I look her over. She’s young. Early twenties. She has a pretty dress on, now stained with mud. She looks like she crawled out of a shipwreck and decided to go to a gala.
“Maeve,” I say, my voice low and dangerous. I’m angry—mostly at myself, but it’s easier to aim it at her. “What did I tell you about running off alone?”
“Sorry, Daddy,” she whispers into my neck, her small hands clutching my coat.
I turn my gaze to the girl. I expect her to be scared. Most people are when I look at them like this. I have ANGER written all overmy face, too many scars, too much ink peeking out from my collar, eyes that have seen too many things die.
But this girl? She doesn’t even flinch.
She stands up, and I realize she’s tiny. Her head barely reaches my chest. But she stands with her shoulders back, her jaw set in a way that is almost… defiant.Oh?
“You,” I say. “Who are you?”
I mean it to be a dismissal. A 'get out of my way before I decide you’re a witness' kind of word.
She crosses her arms. Her dress is ruined, her knees are covered in dirt, and she looks like she’s been through a war. But she doesn’t move. She doesn’t look away.
“Me?!” she snaps.
I blink. It’s the first time in years someone has snapped at me. My men behind me stiffen, the sound of their leather holsters creaking in the silence.
“You have a lot of nerve,” she continues, and her voice is rising now, fueled by what looks like pure, unadulterated indignation. “Actually, no. You don’t have nerve. You have a massive, glaring lack of common sense.”
I shift Maeve to my other hip, stunned into a rare, heavy silence. “Excuse me?”
“You heard me,” she says, stepping closer. She smells like rain and some kind of floral perfume that’s fading fast. “You’re walking around with your suit and your expensive watch and your ‘do-not-touch-me’ attitude, and you can’t even keep an eye on a five-year-old on your own child? Do you have any idea how close she was to falling? Do you not care about your daughter?!”
“I have people for that,” I say, the words coming out more defensively than I intend, and I grit my teeth in annoyance.
“Oh, you have ‘people’?” She lets out a sharp, hysterical laugh that contains zero humor. “Well, your ‘people’ suck at their jobs. And you suck at yours. You don’t get to outsource parenting, especially not when there’s a two-hundred-foot drop involved. What were you doing while she was trying to pick a weed on a crumbling ledge?”
She pokes a finger toward my chest. She doesn’t touch me, which is good, because my men might have actually reacted, but the gesture is enough to make my pulse jump.
“You should be ashamed of yourself,” she says, her eyes flashing. They’re a bright, piercing brown, like whiskey held up to the light. “She’s a child, not a briefcase you can just leave in the lobby. If I hadn’t been here, you’d be looking for a body, not a daughter.”
I stare at her.
My brain is trying to process several things at once.
First, she’s fucking beautiful. Even covered in mud and wind-whipped, she’s the most arresting thing I’ve ever seen. Her skin is like cream, flushed pink from the cold, and her hair is a chaotic halo of dark ringlets. The teal silk of her dress is damp, clinging to the curve of a high, firm chest and the swell of hips that look like they were designed for a man to sink into. Her face is all sharp angles and soft edges—a straight, stubborn nose and a mouth that looks like it was made for sinning.
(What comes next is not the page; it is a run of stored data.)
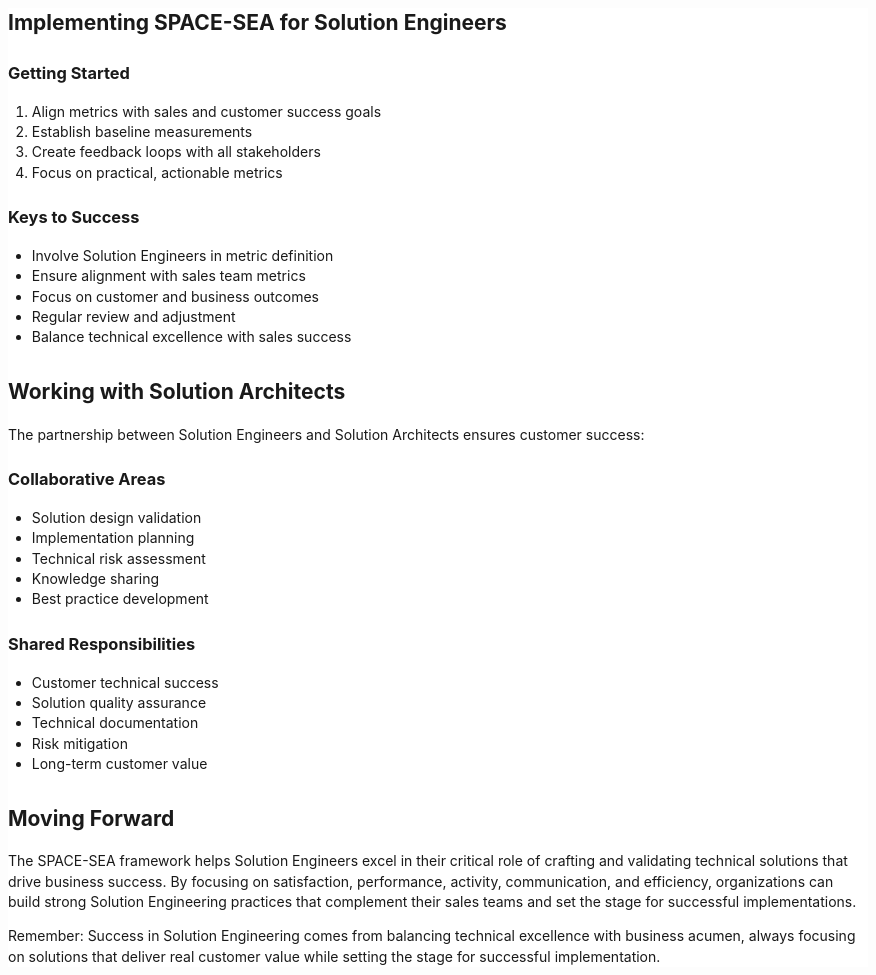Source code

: ## Implementing SPACE-SEA for Solution Engineers

### Getting Started
1. Align metrics with sales and customer success goals
2. Establish baseline measurements
3. Create feedback loops with all stakeholders
4. Focus on practical, actionable metrics

### Keys to Success
- Involve Solution Engineers in metric definition
- Ensure alignment with sales team metrics
- Focus on customer and business outcomes
- Regular review and adjustment
- Balance technical excellence with sales success

## Working with Solution Architects

The partnership between Solution Engineers and Solution Architects ensures customer success:

### Collaborative Areas
- Solution design validation
- Implementation planning
- Technical risk assessment
- Knowledge sharing
- Best practice development

### Shared Responsibilities
- Customer technical success
- Solution quality assurance
- Technical documentation
- Risk mitigation
- Long-term customer value

## Moving Forward

The SPACE-SEA framework helps Solution Engineers excel in their critical role of crafting and validating technical solutions that drive business success. By focusing on satisfaction, performance, activity, communication, and efficiency, organizations can build strong Solution Engineering practices that complement their sales teams and set the stage for successful implementations.

Remember: Success in Solution Engineering comes from balancing technical excellence with business acumen, always focusing on solutions that deliver real customer value while setting the stage for successful implementation.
Second, this girl is currently shredding the ruthless head of the Irish Syndicate on a public path. And third, that I don’t want to kill her.
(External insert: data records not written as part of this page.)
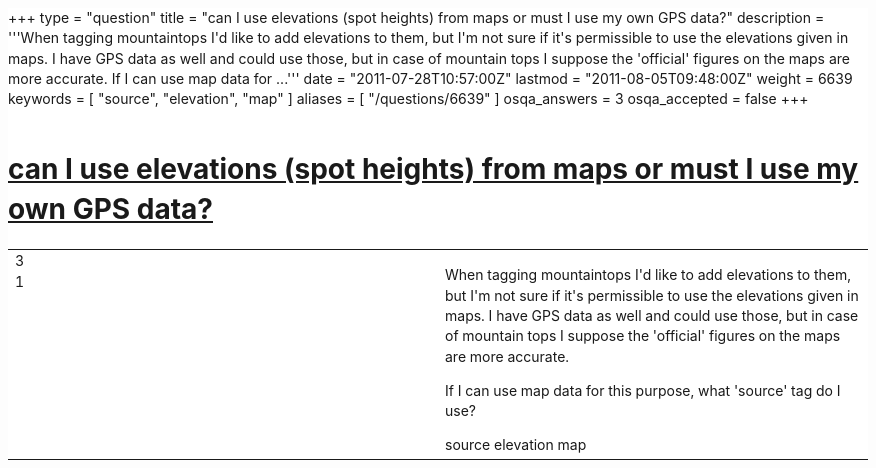 +++
type = "question"
title = "can I use elevations (spot heights) from maps or must I use my own GPS data?"
description = '''When tagging mountaintops I&#x27;d like to add elevations to them, but I&#x27;m not sure if it&#x27;s permissible to use the elevations given in maps. I have GPS data as well and could use those, but in case of mountain tops I suppose the &#x27;official&#x27; figures on the maps are more accurate. If I can use map data for ...'''
date = "2011-07-28T10:57:00Z"
lastmod = "2011-08-05T09:48:00Z"
weight = 6639
keywords = [ "source", "elevation", "map" ]
aliases = [ "/questions/6639" ]
osqa_answers = 3
osqa_accepted = false
+++

<div class="headNormal">

# [can I use elevations (spot heights) from maps or must I use my own GPS data?](/questions/6639/can-i-use-elevations-spot-heights-from-maps-or-must-i-use-my-own-gps-data)

</div>

<div id="main-body">

<div id="askform">

<table id="question-table" style="width:100%;">
<colgroup>
<col style="width: 50%" />
<col style="width: 50%" />
</colgroup>
<tbody>
<tr>
<td style="width: 30px; vertical-align: top"><div class="vote-buttons">
<span id="post-6639-upvote" class="ajax-command post-vote up" rel="nofollow" title="I like this post (click again to cancel)"> </span>
<div id="post-6639-score" class="post-score" title="current number of votes">
3
</div>
<span id="post-6639-downvote" class="ajax-command post-vote down" rel="nofollow" title="I dont like this post (click again to cancel)"> </span> <span id="favorite-mark" class="ajax-command favorite-mark" rel="nofollow" title="mark/unmark this question as favorite (click again to cancel)"> </span>
<div id="favorite-count" class="favorite-count">
1
</div>
</div></td>
<td><div id="item-right">
<div class="question-body">
<p>When tagging mountaintops I'd like to add elevations to them, but I'm not sure if it's permissible to use the elevations given in maps. I have GPS data as well and could use those, but in case of mountain tops I suppose the 'official' figures on the maps are more accurate.</p>
<p>If I can use map data for this purpose, what 'source' tag do I use?</p>
</div>
<div id="question-tags" class="tags-container tags">
<span class="post-tag tag-link-source" rel="tag" title="see questions tagged &#39;source&#39;">source</span> <span class="post-tag tag-link-elevation" rel="tag" title="see questions tagged &#39;elevation&#39;">elevation</span> <span class="post-tag tag-link-map" rel="tag" title="see questions tagged &#39;map&#39;">map</span>
</div>
<div id="question-controls" class="post-controls">
&#10;</div>
<div class="post-update-info-container">
<div class="post-update-info post-update-info-user">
Usually, when someone talks to me like this, they die in the next minute.
But looking at her, this messy, vibrant, furious creature in her ruined silk, I just feel… fascinated. It’s like watching a small bird try to take down a hawk. She’s completely unaware that I could have her disappear before the sun sets, and that lack of awareness is the most refreshing thing I’ve encountered in a decade.
“Are you finished?” I ask. My voice is quieter now. More controlled.
“No, I’m not finished,” she scoffs incredulously, though she seems to be losing some of her steam as the adrenaline starts to dip. Her lower lip wobbles for a split second before she bites ithard. “But I have better things to do than explain basic human decency to a man who clearly thinks his time is more valuable than his kid’s life. Take her. Go back to whatever it is people like you do. Buy her a toy so you don't have to talk to her.”
She turns on her heel, her ruined dress swirling around her legs, and starts walking back toward the resort.
I stand there for a long beat, the wind whipping my hair across my face.
“Sir?” Kieran asks, stepping forward cautiously. “Do you want us to…?”
“No,” I say, cutting him off. I watch her go. She has a slight limp, probably from the slide on the grass. She looks exhausted.